Una tarde de verano la echaron de la casa cuando se le ocurrió decir: "mamá, papá, me gustan los niños". Su madre lloró mientras su papá tiraba sus cosas a la calle. Por la ventana volaron poleras, revistas Miss 17, discos y joyitas tan frágiles como la masculinidad del hombre de la casa. Carla corría con lágrimas en los ojos tratando de agarrar con sus manos ya llenas, las pocas pertenencias que le quedaban. Su mamá trató de ayudarla a recoger algunas pilchas, pero el hombre le dijo "tocas algo y te vas con él". Agarró a la señora del brazo, la tiró para adentro de la casa y tras decir "tú no eres hijo mío", pegó un portazo. 

Todo el vecindario salió a mirar el espectáculo. La calle se llenó de viejas copuchentas con cabros chicos y viejos guatones pasados a axila. La mayoría tenían algo para decir, pero nada bueno salió de ninguno de ellos. Me asomé a la puerta y corrí al frente a ayudar a mi amiga a recoger sus cosas, pero ella me detuvo con un solo movimiento de mano y dijo "No. No te metas". Me dio rabia, debo admitir, pero tiempo después entendí que lo hacía para protegerme de mis padres y del resto de la gente. Ella debía irse, pero yo no.

No miró a nadie mientras se hacía paso entre los vecinos, pero se detuvo frente a mí, me tomó las manos y mirándome a los ojos susurró: "Gracias. Te quiero. Cuídate." La vi alejarse con la frente en alto, los ojos rojos y sus cosas en bolsas de supermercado.

Al día siguiente aparecieron en la basura el resto de sus cosas y todas las fotos familiares donde aparecía. Me robé todas las fotos.

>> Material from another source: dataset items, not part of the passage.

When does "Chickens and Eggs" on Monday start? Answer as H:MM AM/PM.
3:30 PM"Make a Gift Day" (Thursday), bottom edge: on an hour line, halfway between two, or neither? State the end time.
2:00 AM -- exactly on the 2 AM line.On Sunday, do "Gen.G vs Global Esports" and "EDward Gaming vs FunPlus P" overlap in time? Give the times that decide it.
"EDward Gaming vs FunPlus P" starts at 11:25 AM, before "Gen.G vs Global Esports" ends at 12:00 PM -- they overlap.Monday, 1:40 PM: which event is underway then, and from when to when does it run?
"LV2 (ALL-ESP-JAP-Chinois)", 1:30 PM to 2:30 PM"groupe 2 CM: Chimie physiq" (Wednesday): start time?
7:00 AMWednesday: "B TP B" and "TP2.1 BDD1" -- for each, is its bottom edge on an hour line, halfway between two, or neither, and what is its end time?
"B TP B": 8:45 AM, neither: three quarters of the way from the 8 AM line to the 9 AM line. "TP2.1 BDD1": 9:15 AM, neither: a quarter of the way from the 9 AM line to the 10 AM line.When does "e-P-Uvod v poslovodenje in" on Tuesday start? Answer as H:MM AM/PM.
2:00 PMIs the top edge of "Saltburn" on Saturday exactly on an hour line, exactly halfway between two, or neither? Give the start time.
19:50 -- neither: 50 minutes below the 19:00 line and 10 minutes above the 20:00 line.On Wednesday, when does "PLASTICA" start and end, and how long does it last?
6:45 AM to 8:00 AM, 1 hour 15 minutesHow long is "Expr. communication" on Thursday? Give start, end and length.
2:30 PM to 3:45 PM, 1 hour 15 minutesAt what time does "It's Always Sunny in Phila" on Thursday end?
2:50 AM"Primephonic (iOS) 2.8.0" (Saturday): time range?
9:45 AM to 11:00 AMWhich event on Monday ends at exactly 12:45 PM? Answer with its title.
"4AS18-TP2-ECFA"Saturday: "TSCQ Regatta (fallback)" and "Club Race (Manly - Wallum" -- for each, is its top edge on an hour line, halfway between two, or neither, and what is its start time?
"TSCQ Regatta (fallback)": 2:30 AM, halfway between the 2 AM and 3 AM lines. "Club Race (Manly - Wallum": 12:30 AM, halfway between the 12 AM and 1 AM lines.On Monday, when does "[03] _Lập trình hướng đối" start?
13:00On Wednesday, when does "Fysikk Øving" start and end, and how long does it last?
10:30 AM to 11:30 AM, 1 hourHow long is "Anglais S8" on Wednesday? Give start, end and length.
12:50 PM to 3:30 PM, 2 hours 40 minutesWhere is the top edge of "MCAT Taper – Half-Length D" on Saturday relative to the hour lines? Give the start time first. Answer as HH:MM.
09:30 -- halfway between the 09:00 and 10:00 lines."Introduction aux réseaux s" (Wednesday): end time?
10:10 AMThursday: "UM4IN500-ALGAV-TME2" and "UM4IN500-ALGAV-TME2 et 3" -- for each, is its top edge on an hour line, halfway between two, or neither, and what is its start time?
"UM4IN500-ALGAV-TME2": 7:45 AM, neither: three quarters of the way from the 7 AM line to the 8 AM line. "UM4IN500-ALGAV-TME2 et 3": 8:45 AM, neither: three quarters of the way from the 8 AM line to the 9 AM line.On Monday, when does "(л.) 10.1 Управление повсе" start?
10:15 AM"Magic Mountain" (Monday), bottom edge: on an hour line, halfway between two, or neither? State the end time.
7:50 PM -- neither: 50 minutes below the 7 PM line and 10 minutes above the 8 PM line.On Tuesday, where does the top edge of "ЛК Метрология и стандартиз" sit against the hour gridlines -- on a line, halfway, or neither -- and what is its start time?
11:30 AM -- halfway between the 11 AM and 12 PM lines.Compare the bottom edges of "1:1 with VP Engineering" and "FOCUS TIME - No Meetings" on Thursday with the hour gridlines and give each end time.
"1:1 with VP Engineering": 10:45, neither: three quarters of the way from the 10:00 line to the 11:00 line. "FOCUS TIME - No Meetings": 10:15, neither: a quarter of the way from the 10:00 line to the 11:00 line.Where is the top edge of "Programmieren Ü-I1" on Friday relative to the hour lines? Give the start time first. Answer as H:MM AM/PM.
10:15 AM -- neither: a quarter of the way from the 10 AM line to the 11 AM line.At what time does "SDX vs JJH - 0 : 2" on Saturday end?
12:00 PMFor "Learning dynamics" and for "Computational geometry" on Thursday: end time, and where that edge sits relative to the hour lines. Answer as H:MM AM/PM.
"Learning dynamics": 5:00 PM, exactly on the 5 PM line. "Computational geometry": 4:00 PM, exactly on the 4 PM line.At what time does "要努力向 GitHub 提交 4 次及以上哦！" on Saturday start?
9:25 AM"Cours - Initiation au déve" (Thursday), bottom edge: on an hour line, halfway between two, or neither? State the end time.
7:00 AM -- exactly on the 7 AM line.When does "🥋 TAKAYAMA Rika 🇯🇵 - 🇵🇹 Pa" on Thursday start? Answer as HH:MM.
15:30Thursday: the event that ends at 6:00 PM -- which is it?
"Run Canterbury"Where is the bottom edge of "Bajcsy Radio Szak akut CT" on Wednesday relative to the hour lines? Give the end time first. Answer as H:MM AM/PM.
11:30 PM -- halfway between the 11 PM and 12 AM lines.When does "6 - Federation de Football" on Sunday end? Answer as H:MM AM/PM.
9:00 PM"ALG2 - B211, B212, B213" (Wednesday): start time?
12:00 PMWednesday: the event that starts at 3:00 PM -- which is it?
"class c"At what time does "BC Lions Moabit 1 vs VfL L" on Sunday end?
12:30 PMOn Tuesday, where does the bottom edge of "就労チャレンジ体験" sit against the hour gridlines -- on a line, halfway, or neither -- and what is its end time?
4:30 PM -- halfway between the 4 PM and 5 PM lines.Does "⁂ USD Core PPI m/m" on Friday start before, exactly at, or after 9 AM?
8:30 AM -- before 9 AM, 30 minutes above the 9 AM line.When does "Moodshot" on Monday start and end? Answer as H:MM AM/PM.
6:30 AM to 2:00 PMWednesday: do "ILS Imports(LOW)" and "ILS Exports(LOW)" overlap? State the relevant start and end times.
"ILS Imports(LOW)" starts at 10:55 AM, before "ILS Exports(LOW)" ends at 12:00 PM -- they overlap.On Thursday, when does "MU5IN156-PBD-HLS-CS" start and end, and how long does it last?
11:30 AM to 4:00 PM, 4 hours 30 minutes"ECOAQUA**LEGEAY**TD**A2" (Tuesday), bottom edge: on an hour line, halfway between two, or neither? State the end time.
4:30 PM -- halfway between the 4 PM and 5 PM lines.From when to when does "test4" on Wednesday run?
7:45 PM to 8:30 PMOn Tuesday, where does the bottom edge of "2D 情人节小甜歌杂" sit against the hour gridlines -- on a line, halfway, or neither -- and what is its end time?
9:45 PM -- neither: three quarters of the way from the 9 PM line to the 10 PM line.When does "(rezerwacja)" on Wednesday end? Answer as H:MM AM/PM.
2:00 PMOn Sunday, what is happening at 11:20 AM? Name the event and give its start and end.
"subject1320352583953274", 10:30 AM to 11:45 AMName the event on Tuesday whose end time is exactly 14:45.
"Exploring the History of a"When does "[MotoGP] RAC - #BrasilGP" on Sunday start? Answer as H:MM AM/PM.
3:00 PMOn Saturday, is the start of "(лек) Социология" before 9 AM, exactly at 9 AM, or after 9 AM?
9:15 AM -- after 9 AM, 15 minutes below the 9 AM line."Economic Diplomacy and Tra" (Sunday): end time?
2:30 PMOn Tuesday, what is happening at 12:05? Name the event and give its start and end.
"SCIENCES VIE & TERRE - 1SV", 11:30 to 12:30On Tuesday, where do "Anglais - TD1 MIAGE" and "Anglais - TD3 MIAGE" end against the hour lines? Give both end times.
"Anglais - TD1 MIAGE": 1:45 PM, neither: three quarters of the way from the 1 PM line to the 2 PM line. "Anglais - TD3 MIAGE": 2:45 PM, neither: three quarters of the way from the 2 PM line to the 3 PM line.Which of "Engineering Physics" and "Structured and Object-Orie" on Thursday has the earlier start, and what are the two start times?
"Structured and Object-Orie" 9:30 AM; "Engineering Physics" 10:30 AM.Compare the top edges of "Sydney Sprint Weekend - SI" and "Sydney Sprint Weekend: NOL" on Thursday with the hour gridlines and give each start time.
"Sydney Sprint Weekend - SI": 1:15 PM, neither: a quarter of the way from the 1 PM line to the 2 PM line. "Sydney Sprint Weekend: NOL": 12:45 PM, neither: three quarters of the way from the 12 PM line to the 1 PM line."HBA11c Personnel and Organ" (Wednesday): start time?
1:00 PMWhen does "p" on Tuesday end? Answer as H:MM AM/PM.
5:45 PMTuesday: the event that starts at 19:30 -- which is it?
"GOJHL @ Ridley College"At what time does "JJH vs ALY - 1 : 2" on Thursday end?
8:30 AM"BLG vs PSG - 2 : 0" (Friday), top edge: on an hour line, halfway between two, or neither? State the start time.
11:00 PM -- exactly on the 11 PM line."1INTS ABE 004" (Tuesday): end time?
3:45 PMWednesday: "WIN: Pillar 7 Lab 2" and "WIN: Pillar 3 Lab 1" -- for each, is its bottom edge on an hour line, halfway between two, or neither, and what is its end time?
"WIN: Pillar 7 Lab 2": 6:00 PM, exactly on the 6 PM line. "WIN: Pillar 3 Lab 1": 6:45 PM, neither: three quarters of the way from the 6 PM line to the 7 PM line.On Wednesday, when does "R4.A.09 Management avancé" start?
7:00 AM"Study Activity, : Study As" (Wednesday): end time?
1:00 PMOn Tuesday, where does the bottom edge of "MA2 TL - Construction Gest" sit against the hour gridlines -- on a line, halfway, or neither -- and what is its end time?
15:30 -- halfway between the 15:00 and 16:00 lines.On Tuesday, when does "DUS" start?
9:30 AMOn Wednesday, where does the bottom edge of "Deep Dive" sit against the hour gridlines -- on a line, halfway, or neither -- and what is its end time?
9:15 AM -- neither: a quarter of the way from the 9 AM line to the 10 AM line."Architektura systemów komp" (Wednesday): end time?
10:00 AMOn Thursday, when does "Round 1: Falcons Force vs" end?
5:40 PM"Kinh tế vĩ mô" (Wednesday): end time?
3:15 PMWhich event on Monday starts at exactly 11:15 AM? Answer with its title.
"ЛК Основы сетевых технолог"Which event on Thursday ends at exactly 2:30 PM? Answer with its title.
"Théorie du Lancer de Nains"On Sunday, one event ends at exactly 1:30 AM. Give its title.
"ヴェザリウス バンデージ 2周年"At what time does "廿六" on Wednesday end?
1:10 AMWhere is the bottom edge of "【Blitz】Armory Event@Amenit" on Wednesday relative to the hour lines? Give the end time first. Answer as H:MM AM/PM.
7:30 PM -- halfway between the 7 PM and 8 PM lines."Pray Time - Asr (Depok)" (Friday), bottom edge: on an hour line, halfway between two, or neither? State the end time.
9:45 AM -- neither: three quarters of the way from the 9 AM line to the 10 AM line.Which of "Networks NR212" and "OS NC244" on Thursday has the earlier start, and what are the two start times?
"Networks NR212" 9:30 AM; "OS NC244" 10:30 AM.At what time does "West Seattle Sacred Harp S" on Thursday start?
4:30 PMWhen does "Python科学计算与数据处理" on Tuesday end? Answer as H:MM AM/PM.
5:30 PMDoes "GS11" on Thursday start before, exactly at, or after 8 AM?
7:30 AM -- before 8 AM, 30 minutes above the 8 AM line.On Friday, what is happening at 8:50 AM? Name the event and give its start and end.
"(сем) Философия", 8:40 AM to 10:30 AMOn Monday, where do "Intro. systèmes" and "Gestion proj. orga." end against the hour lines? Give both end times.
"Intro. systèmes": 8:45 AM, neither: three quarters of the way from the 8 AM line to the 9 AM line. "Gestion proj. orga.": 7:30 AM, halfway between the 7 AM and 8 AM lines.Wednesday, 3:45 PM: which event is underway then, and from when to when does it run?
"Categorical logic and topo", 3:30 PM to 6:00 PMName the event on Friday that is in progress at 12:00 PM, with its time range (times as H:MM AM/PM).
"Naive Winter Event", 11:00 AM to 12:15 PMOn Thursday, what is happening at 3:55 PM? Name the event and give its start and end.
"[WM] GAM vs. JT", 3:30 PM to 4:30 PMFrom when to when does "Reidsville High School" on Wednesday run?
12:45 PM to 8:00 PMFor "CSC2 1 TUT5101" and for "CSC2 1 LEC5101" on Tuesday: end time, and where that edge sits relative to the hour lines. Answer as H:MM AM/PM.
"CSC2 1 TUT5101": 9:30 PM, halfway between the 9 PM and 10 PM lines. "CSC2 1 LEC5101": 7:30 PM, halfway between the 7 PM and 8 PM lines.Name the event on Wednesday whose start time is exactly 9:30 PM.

A Carla la mataron un grupo de skinheads en el parque forestal. Por lo que dijeron en las noticias fue en la noche, por una supuesta pelea. Yo sé que no hubo ninguna riña, porque a Carla le cargaba discutir con la gente. Lo más seguro es que haya estado fumando un pucho con amigos y a los pelados les molestaron sus pelucas largas, sus pestañas postizas y sus tacones de diez centímetros.

A cuatro años de su asesinato aún no hay justicia. Para las autoridades no fue "una persona muerta", sino "un maricón muerto", y ¿a quién le importan los maricones? Ninguna ley Zamudio puede devolver el orgullo a aquellos que se les arrebató desde la más tierna infancia, y aún así lucharon por vivir entre el odio, la pobreza y la marginalidad. 

Al final la única dignidad que queda es la de luchar por recuperarla, cueste lo que cueste.

Las fotografías y un par de discos de Britney son lo único que me queda para saber que tuve una mejor amiga de infancia, que fue real y maravillosa, y cuyo único delito en esta vida fue haber nacido Carlos.